• [TASK TO CARRY OUT] From the line containing "kan vara en källa till inspiration och stöd." through the last line of the records, print every line exactly and nothing more.

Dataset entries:

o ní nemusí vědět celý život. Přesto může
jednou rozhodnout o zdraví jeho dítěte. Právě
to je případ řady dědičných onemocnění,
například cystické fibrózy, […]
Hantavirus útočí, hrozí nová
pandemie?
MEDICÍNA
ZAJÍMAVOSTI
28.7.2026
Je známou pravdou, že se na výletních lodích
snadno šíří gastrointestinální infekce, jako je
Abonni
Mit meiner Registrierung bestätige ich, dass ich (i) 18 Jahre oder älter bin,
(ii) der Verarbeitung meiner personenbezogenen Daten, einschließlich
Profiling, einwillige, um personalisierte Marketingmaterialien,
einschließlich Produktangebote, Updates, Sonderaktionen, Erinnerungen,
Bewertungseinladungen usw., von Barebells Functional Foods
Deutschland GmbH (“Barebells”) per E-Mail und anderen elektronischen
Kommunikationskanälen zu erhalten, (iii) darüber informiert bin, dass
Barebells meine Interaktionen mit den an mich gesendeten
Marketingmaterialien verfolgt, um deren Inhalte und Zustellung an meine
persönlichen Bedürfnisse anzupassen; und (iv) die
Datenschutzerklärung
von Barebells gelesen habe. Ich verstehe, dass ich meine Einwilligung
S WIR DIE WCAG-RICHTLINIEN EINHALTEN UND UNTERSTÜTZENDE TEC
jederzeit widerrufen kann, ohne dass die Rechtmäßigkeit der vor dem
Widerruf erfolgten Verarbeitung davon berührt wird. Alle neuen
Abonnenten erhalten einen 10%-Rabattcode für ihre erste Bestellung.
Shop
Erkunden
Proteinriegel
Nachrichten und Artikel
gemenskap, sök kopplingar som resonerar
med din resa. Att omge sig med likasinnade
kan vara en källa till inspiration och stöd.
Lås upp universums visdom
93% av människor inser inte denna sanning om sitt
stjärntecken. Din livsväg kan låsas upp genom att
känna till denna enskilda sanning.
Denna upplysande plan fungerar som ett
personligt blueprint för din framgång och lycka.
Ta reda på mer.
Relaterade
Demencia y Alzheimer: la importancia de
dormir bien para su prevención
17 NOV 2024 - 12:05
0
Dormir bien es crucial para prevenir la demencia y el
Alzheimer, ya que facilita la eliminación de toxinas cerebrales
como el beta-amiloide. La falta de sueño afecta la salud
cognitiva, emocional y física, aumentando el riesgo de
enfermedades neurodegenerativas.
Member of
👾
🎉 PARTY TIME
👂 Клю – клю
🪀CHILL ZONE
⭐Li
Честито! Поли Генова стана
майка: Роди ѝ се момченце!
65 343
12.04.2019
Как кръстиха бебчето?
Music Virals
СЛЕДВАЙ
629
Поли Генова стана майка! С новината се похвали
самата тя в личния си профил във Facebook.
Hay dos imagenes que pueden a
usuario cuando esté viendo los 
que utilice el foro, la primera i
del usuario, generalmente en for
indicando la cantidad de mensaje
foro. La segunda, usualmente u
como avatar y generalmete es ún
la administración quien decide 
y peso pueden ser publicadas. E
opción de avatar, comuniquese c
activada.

• [ANSWER AREA]
kan vara en källa till inspiration och stöd.
Lås upp universums visdom
93% av människor inser inte denna sanning om sitt
stjärntecken. Din livsväg kan låsas upp genom att
känna till denna enskilda sanning.
Denna upplysande plan fungerar som ett
personligt blueprint för din framgång och lycka.
Ta reda på mer.
Relaterade
Demencia y Alzheimer: la importancia de
dormir bien para su prevención
17 NOV 2024 - 12:05
0
Dormir bien es crucial para prevenir la demencia y el
Alzheimer, ya que facilita la eliminación de toxinas cerebrales
como el beta-amiloide. La falta de sueño afecta la salud
cognitiva, emocional y física, aumentando el riesgo de
enfermedades neurodegenerativas.
Member of
👾
🎉 PARTY TIME
👂 Клю – клю
🪀CHILL ZONE
⭐Li
Честито! Поли Генова стана
майка: Роди ѝ се момченце!
65 343
12.04.2019
Как кръстиха бебчето?
Music Virals
СЛЕДВАЙ
629
Поли Генова стана майка! С новината се похвали
самата тя в личния си профил във Facebook.
Hay dos imagenes que pueden a
usuario cuando esté viendo los 
que utilice el foro, la primera i
del usuario, generalmente en for
indicando la cantidad de mensaje
foro. La segunda, usualmente u
como avatar y generalmete es ún
la administración quien decide 
y peso pueden ser publicadas. E
opción de avatar, comuniquese c
activada.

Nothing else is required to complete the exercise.